=== RECORDS PROVIDED ===

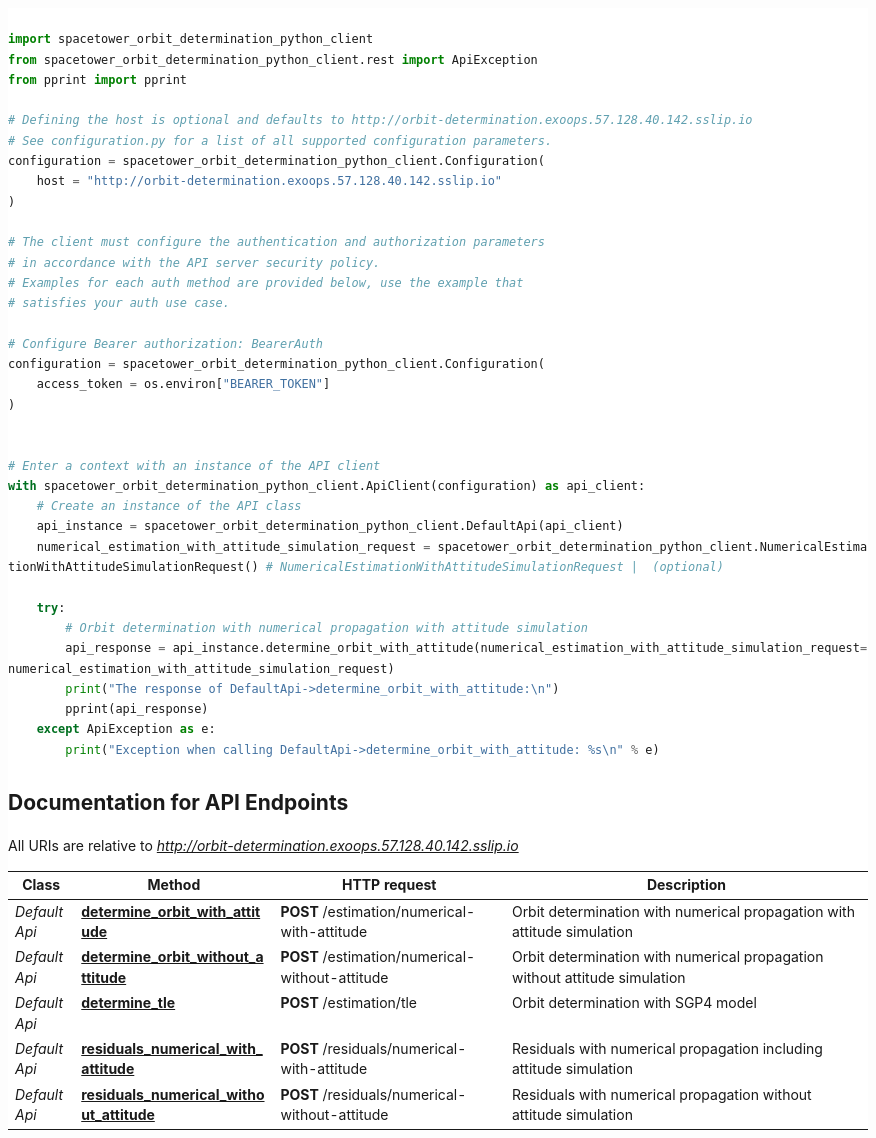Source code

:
 ```python

import spacetower_orbit_determination_python_client
from spacetower_orbit_determination_python_client.rest import ApiException
from pprint import pprint

# Defining the host is optional and defaults to http://orbit-determination.exoops.57.128.40.142.sslip.io
# See configuration.py for a list of all supported configuration parameters.
configuration = spacetower_orbit_determination_python_client.Configuration(
    host = "http://orbit-determination.exoops.57.128.40.142.sslip.io"
)

# The client must configure the authentication and authorization parameters
# in accordance with the API server security policy.
# Examples for each auth method are provided below, use the example that
# satisfies your auth use case.

# Configure Bearer authorization: BearerAuth
configuration = spacetower_orbit_determination_python_client.Configuration(
    access_token = os.environ["BEARER_TOKEN"]
)


# Enter a context with an instance of the API client
with spacetower_orbit_determination_python_client.ApiClient(configuration) as api_client:
    # Create an instance of the API class
    api_instance = spacetower_orbit_determination_python_client.DefaultApi(api_client)
    numerical_estimation_with_attitude_simulation_request = spacetower_orbit_determination_python_client.NumericalEstimationWithAttitudeSimulationRequest() # NumericalEstimationWithAttitudeSimulationRequest |  (optional)

    try:
        # Orbit determination with numerical propagation with attitude simulation
        api_response = api_instance.determine_orbit_with_attitude(numerical_estimation_with_attitude_simulation_request=numerical_estimation_with_attitude_simulation_request)
        print("The response of DefaultApi->determine_orbit_with_attitude:\n")
        pprint(api_response)
    except ApiException as e:
        print("Exception when calling DefaultApi->determine_orbit_with_attitude: %s\n" % e)

```

## Documentation for API Endpoints

All URIs are relative to *http://orbit-determination.exoops.57.128.40.142.sslip.io*

Class | Method | HTTP request | Description
------------ | ------------- | ------------- | -------------
*DefaultApi* | [**determine_orbit_with_attitude**](docs/DefaultApi.md#determine_orbit_with_attitude) | **POST** /estimation/numerical-with-attitude | Orbit determination with numerical propagation with attitude simulation
*DefaultApi* | [**determine_orbit_without_attitude**](docs/DefaultApi.md#determine_orbit_without_attitude) | **POST** /estimation/numerical-without-attitude | Orbit determination with numerical propagation without attitude simulation
*DefaultApi* | [**determine_tle**](docs/DefaultApi.md#determine_tle) | **POST** /estimation/tle | Orbit determination with SGP4 model
*DefaultApi* | [**residuals_numerical_with_attitude**](docs/DefaultApi.md#residuals_numerical_with_attitude) | **POST** /residuals/numerical-with-attitude | Residuals with numerical propagation including attitude simulation
*DefaultApi* | [**residuals_numerical_without_attitude**](docs/DefaultApi.md#residuals_numerical_without_attitude) | **POST** /residuals/numerical-without-attitude | Residuals with numerical propagation without attitude simulation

===

WHAT YOU HAVE TO DO: With the images omitted, repeat all the data word for word.

SOLVED PROBLEM:
Source code

:
 ```python

import spacetower_orbit_determination_python_client
from spacetower_orbit_determination_python_client.rest import ApiException
from pprint import pprint

# Defining the host is optional and defaults to http://orbit-determination.exoops.57.128.40.142.sslip.io
# See configuration.py for a list of all supported configuration parameters.
configuration = spacetower_orbit_determination_python_client.Configuration(
    host = "http://orbit-determination.exoops.57.128.40.142.sslip.io"
)

# The client must configure the authentication and authorization parameters
# in accordance with the API server security policy.
# Examples for each auth method are provided below, use the example that
# satisfies your auth use case.

# Configure Bearer authorization: BearerAuth
configuration = spacetower_orbit_determination_python_client.Configuration(
    access_token = os.environ["BEARER_TOKEN"]
)


# Enter a context with an instance of the API client
with spacetower_orbit_determination_python_client.ApiClient(configuration) as api_client:
    # Create an instance of the API class
    api_instance = spacetower_orbit_determination_python_client.DefaultApi(api_client)
    numerical_estimation_with_attitude_simulation_request = spacetower_orbit_determination_python_client.NumericalEstimationWithAttitudeSimulationRequest() # NumericalEstimationWithAttitudeSimulationRequest |  (optional)

    try:
        # Orbit determination with numerical propagation with attitude simulation
        api_response = api_instance.determine_orbit_with_attitude(numerical_estimation_with_attitude_simulation_request=numerical_estimation_with_attitude_simulation_request)
        print("The response of DefaultApi->determine_orbit_with_attitude:\n")
        pprint(api_response)
    except ApiException as e:
        print("Exception when calling DefaultApi->determine_orbit_with_attitude: %s\n" % e)

```

## Documentation for API Endpoints

All URIs are relative to *http://orbit-determination.exoops.57.128.40.142.sslip.io*

Class | Method | HTTP request | Description
------------ | ------------- | ------------- | -------------
*DefaultApi* | [**determine_orbit_with_attitude**](docs/DefaultApi.md#determine_orbit_with_attitude) | **POST** /estimation/numerical-with-attitude | Orbit determination with numerical propagation with attitude simulation
*DefaultApi* | [**determine_orbit_without_attitude**](docs/DefaultApi.md#determine_orbit_without_attitude) | **POST** /estimation/numerical-without-attitude | Orbit determination with numerical propagation without attitude simulation
*DefaultApi* | [**determine_tle**](docs/DefaultApi.md#determine_tle) | **POST** /estimation/tle | Orbit determination with SGP4 model
*DefaultApi* | [**residuals_numerical_with_attitude**](docs/DefaultApi.md#residuals_numerical_with_attitude) | **POST** /residuals/numerical-with-attitude | Residuals with numerical propagation including attitude simulation
*DefaultApi* | [**residuals_numerical_without_attitude**](docs/DefaultApi.md#residuals_numerical_without_attitude) | **POST** /residuals/numerical-without-attitude | Residuals with numerical propagation without attitude simulation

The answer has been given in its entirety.